Task item:
The news report below covers Pakistan's military leaders warning lawmakers about the Afghan Taliban. List every group of people it says attended the meeting.

Text for analysis:
Pakistan's top military leadership has warned members of parliament that an army crackdown against militants of the Afghan Taliban group inside Pakistan could result in blowback, lawmakers say.
Lawmakers speaking under condition of anonymity told RFE/RL that Army Chief General Qamar Javed Bajwa and Lieutenant General Faiz Hameed, head of the military’s intelligence agency, the Inter-Services Intelligence (ISI), issued the warning during an off-the-record meeting on the security situation in Pakistan and the region after the withdrawal of U.S.-led international forces from neighboring Afghanistan.
SEE ALSO: Pakistani Support Base Bolsters Taliban As U.S. ExitsThe meeting was attended by members of the parliament’s National Security and Defense Standing Committees, parliamentary leaders of all political parties in the Senate and National Assembly, as well as chief ministers of Pakistan’s four provinces.
Lawmakers quoted the two military commanders as admitting that the Afghan Taliban and the Tehrik-e Taliban Pakistan (TTP), also known as the Pakistani Taliban, were “two faces of the same coin.”
They said that well-trained Afghan Taliban militants were present across Pakistan, according to the lawmakers interviewed by RFE/RL.
The army could launch an offensive against the group immediately but the country should be “prepared for the reaction,” the military leaders said.

Excerpted records:
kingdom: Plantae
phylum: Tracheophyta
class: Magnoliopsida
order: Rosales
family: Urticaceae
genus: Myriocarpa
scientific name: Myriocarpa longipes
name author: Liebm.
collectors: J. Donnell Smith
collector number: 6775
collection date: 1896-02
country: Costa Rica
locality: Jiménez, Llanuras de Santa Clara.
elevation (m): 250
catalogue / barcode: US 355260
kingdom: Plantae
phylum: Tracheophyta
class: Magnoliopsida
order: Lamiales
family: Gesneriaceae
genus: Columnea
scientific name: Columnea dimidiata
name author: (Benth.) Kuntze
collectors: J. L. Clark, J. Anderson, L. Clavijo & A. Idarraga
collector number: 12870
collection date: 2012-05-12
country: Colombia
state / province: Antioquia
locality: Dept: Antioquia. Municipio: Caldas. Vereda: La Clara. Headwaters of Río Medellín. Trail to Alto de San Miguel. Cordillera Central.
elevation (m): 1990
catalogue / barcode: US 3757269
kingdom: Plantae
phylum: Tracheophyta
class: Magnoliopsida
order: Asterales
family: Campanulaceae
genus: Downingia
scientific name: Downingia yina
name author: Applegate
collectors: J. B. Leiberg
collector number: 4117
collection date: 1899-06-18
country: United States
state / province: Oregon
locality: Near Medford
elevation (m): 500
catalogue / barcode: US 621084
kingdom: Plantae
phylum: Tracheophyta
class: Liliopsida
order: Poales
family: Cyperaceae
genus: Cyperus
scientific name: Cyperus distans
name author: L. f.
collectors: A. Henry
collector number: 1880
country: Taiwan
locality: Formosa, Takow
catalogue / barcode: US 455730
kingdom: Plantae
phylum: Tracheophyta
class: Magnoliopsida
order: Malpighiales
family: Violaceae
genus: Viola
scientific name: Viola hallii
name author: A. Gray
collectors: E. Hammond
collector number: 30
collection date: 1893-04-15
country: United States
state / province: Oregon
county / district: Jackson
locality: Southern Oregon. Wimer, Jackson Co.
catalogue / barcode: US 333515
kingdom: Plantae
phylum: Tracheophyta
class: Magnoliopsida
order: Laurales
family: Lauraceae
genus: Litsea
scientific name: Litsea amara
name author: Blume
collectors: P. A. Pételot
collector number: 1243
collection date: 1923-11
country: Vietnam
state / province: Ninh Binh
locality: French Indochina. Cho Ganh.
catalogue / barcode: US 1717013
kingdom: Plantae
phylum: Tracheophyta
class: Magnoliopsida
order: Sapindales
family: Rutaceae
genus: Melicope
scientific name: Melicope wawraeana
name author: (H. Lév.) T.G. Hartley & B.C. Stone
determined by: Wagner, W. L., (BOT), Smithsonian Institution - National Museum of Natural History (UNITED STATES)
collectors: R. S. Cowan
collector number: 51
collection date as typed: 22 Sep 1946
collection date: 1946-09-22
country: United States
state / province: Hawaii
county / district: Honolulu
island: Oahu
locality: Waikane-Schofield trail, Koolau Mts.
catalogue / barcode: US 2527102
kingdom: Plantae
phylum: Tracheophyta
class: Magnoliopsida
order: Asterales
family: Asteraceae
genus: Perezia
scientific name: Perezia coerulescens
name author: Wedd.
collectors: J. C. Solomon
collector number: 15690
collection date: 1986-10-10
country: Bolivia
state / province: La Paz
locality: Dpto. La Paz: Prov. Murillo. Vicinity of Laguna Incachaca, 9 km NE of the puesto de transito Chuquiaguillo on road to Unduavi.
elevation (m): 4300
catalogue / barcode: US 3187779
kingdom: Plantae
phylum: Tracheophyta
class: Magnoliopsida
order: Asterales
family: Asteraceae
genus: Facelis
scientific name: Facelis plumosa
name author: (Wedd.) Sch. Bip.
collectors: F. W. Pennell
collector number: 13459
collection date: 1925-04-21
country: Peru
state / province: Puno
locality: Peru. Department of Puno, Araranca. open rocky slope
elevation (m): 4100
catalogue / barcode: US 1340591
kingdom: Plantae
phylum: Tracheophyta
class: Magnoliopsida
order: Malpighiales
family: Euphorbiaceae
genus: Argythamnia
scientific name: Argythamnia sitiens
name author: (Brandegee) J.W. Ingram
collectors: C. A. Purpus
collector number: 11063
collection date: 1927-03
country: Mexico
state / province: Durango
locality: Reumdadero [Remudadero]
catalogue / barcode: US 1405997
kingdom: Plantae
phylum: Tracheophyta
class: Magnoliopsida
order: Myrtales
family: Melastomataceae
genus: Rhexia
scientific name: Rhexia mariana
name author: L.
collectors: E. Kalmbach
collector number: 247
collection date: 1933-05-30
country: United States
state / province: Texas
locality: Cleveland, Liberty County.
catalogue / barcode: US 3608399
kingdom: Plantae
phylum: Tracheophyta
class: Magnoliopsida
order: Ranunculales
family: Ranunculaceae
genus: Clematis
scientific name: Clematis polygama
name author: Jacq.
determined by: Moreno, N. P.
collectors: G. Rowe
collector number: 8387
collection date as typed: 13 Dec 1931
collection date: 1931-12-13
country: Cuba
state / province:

Task answer:
- Members of the parliament's National Security and Defense Standing Committees
- Parliamentary leaders of all political parties in the Senate and National Assembly
- Chief ministers of Pakistan's four provinces